Jewish celebration of Easter, in the memory of the time when their god Yahweh's killed all firstborn Egyptians, while Israelis were saved (Exodus 12:26-27).
Pesach is also called Passover, which actually is the correct translation of the Hebrew 'pesach'.
Jewish theology has changed the focus from the tragedy of the Egyptians to its result: The Israelis were now allowed to leave Egypt.
Pesach finds place during 7 days in the month of Nisan, and falls in March/April. Pesach is a mixture of several earlier festivals, and is strongly connected to agricultural feasts celebrating the harvest of corns.
Exodus 12
26 And it shall come to pass, when your children shall say unto you, What mean you by this service?
27 That you shall say, It is the sacrifice of the Lord's passover, who passed over the houses of the children of Israel in Egypt, when he smote the Egyptians, and delivered our houses.
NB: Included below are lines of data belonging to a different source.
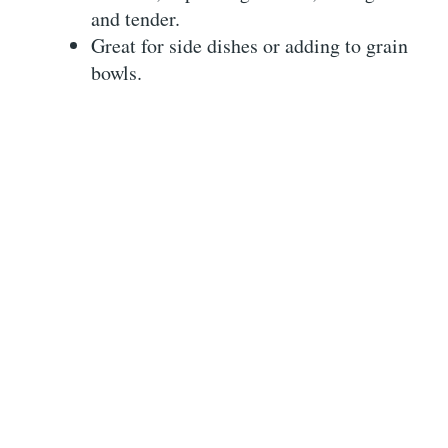
and tender.
Great for side dishes or adding to grain
bowls.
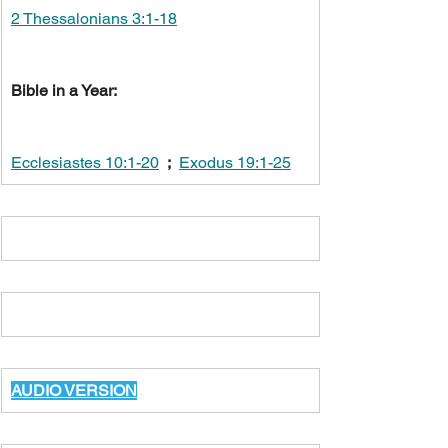
2 Thessalonians 3:1-18
Bible in a Year:
Ecclesiastes 10:1-20
;
Exodus 19:1-25
AUDIO VERSION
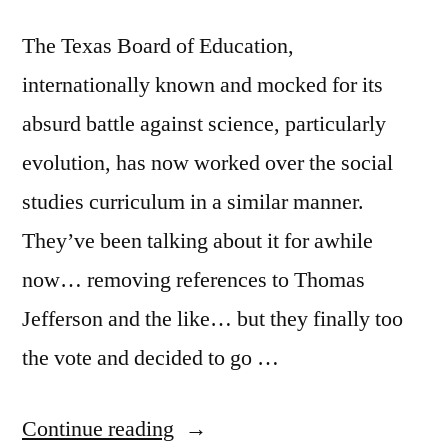
The Texas Board of Education,
internationally known and mocked for its
absurd battle against science, particularly
evolution, has now worked over the social
studies curriculum in a similar manner.
They’ve been talking about it for awhile
now… removing references to Thomas
Jefferson and the like… but they finally too
the vote and decided to go …
“Texas
Continue reading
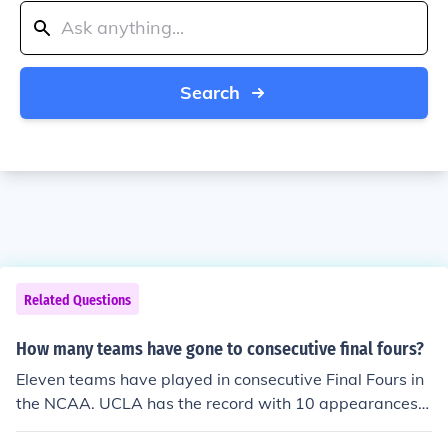
Search
Related Questions
How many teams have gone to consecutive final fours?
Eleven teams have played in consecutive Final Fours in
the NCAA. UCLA has the record with 10 appearances f
rom 1967 to 1976.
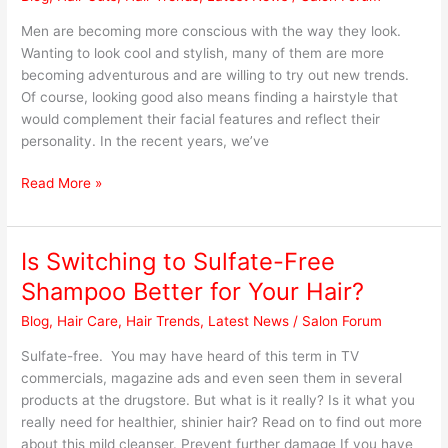
Hairstyles
to
Men are becoming more conscious with the way they look.
Try
Wanting to look cool and stylish, many of them are more
becoming adventurous and are willing to try out new trends.
Of course, looking good also means finding a hairstyle that
would complement their facial features and reflect their
personality. In the recent years, we’ve
Read More »
Is Switching to Sulfate-Free
Is
Switching
Shampoo Better for Your Hair?
to
Blog
,
Hair Care
,
Hair Trends
,
Latest News
/
Salon Forum
Sulfate-
Free
Sulfate-free. You may have heard of this term in TV
Shampoo
commercials, magazine ads and even seen them in several
Better
products at the drugstore. But what is it really? Is it what you
for
really need for healthier, shinier hair? Read on to find out more
Your
about this mild cleanser. Prevent further damage If you have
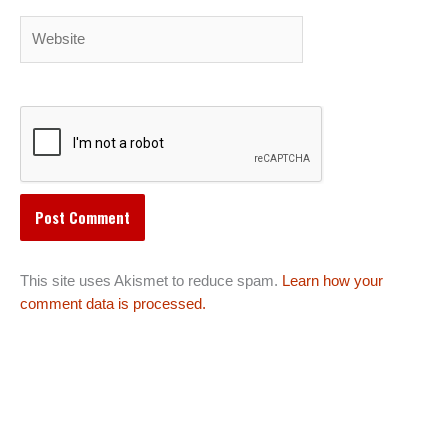
Website
This site uses Akismet to reduce spam.
Learn how your
comment data is processed.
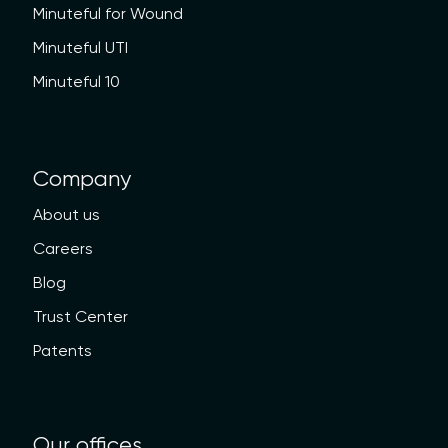
Minuteful for Wound
Minuteful UTI
Minuteful 10
Company
About us
Careers
Blog
Trust Center
Patents
Our offices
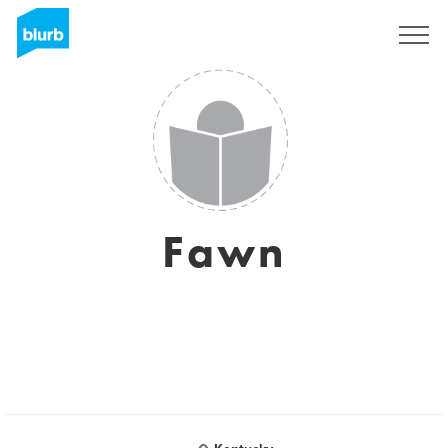
Sign Up
Fawn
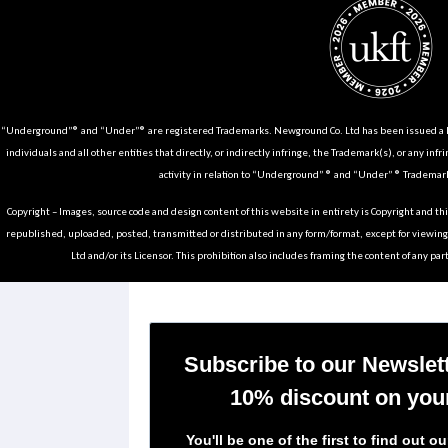
“Underground”® and “Under”® are registered Trademarks. Newground Co. Ltd has been issued a Li
individuals and all other entities that directly, or indirectly infringe, the Trademark(s), or any infr
activity in relation to “Underground” ® and “Under” ® Trademark
Copyright – Images, source code and design content of this website in entirety is Copyright and th
republished, uploaded, posted, transmitted or distributed in any form/format, except for viewin
Ltd and/or its Licensor. This prohibition also includes framing the content of any part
Pesach was in its earliest stages (more than 3,000 years ago) celebrated in local temples, but became centered to the temple of Jerusalem after the centralization of Jewish religion. Today, Pesach is celebrated in homes and in synagogues. On the evening of 14. Nisan a lamb is slaughtered, and blood of it shall be painted on the door frame of the house. The whole lamb shall be eaten quickly, but without breaking a single bone. To the lamb unleveled bread is eaten as well as bitter herbs.
The Samaritans also celebrate Pesach, but keep up the tradition of sacrificing a lamb on the mountain of Gerizim, just south of Nablus in Palestine.